WebMaven downloading is multi-tasked. That means that while the
main task parses the HTML pages, the download tasks
retrieve files from the Web server asynchronously.
However, sites that have an exceptionally large number of links to
other domains -- particularly domains that do not respond, defeat all
of the overlap that WebMaven would normally realize. This delay time is
spent communicating with the domain name server used by your ISP.
This is one of the reasons that some Web pages, particularly those with
a large number of links to banner ads, take so long for your browser to render.
This name server time is reported as a separate value in the property
values for the site.
Can I use WebMaven with a proxy server?
All registered versions of WebMaven can be used through a proxy server.
What is the WebMaven.!!! file in the local path directory?
The WebMaven.!!! file is a sentinel that the download subtasks use to
determine that the main task is still running. Removing this file
causes the subtasks to erroneously terminate.
In the event that WebMaven terminates abnormally, which we hope never
happens, the WebMaven.!!! file should have been erased. If it is not, it
indicates a malfunction in the WebMaven engine.
Why do I occasionally see the
image on localized pages but not on the live page?
This image replaces graphic files that WebMaven could not retrieve.

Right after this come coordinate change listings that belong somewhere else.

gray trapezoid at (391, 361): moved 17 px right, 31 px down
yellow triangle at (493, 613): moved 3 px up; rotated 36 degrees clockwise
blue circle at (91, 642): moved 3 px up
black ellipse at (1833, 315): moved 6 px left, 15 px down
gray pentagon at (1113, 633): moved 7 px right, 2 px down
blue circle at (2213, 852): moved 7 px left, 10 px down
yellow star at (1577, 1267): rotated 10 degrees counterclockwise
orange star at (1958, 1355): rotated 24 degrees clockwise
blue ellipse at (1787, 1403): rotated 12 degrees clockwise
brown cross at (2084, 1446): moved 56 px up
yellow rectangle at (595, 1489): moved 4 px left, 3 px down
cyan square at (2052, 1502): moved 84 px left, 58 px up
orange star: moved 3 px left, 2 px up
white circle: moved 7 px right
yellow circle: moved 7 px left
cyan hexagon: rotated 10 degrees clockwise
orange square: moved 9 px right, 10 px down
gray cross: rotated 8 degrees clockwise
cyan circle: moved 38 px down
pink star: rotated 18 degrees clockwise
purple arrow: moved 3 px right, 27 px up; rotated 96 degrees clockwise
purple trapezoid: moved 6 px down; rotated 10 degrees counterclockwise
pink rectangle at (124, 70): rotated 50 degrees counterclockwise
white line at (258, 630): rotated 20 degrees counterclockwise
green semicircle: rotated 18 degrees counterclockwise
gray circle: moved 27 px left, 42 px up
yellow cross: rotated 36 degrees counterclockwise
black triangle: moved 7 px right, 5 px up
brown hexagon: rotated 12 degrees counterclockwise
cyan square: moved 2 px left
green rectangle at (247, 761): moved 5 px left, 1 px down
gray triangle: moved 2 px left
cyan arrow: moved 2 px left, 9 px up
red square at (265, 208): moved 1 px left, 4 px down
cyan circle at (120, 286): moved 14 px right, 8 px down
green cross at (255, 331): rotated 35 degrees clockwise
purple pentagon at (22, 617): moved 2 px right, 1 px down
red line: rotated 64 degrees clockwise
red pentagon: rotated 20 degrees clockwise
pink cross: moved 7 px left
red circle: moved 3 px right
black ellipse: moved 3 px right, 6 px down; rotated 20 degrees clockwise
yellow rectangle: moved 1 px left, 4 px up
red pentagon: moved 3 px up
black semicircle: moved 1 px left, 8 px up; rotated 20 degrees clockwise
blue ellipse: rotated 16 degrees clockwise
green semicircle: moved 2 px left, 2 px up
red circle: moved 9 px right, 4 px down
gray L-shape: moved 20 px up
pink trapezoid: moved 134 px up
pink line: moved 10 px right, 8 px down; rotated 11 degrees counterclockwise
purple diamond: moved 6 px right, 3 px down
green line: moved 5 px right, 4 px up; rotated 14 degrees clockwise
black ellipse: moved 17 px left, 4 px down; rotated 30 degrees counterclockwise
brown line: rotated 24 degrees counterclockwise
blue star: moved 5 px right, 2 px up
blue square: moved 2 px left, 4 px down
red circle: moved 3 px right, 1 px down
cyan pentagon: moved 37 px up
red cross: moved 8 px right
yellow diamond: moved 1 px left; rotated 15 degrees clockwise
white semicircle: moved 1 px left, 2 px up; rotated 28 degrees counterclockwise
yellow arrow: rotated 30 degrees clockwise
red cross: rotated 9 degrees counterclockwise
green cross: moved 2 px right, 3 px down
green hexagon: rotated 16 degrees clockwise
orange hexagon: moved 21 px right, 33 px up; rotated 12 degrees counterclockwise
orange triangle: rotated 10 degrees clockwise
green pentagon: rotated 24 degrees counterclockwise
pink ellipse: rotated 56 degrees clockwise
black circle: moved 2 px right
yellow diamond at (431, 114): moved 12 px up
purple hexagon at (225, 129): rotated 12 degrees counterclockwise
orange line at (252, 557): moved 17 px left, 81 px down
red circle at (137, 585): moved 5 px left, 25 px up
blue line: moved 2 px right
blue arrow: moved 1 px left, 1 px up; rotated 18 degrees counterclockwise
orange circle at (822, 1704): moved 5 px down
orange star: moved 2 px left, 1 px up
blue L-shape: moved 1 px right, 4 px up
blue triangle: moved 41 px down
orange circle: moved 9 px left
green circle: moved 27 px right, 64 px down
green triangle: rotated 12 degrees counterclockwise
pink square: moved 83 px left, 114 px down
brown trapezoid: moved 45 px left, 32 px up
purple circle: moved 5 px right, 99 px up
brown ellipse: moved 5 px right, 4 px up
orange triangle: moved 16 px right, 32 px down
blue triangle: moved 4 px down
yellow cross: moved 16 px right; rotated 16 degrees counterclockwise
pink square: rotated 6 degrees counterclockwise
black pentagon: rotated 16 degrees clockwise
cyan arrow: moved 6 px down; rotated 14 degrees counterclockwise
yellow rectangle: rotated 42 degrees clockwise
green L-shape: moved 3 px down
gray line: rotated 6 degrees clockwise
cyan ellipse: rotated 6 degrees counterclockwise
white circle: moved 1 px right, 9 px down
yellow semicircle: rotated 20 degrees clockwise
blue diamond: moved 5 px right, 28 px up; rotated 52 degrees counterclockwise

The main reason why WebMaven can't retrieve an image is because
the URI for the image was constructed with either JavaScript or Java.
However, it is still possible for a broken link to appear in pages retrieved by WebMaven
if an HTML file is sent by the server in place of the graphic file. This rarely occurs.
Why, on occasion, are there missing images on a retrieved page?
If WebMaven finds a URI constructed with JavaScript and rendered
via the document.write() or
document.writeln() functions, it brackets the JavaScript
function with comment indicators.
Why does WebMaven look so complicated? I simply want to retrieve Internet site information.
Quite the contrary -- WebMaven is not complicated at all. Simply install it, specify a
local and remote path and push "Start".
The options that are available are intended for the more
experienced user, or the novice user after he/she becomes comfortable
with WebMaven. Even most enterprise users will run with the default
options.
Also, there is both hint text as you navigate around WebMaven along
with context sensitive help. Simply give any object of the WebMaven
windows the focus (either with your mouse or the tab key) and press
F1. A full explanation of the item will be displayed.
Is there anything that WebMaven can't do (within its stated
purpose, of course)?
Yes, there are some things that are beyond WebMaven's capability:
- WebMaven cannot retrieve some URIs which are dynamically created via JavaScript or Java. groups.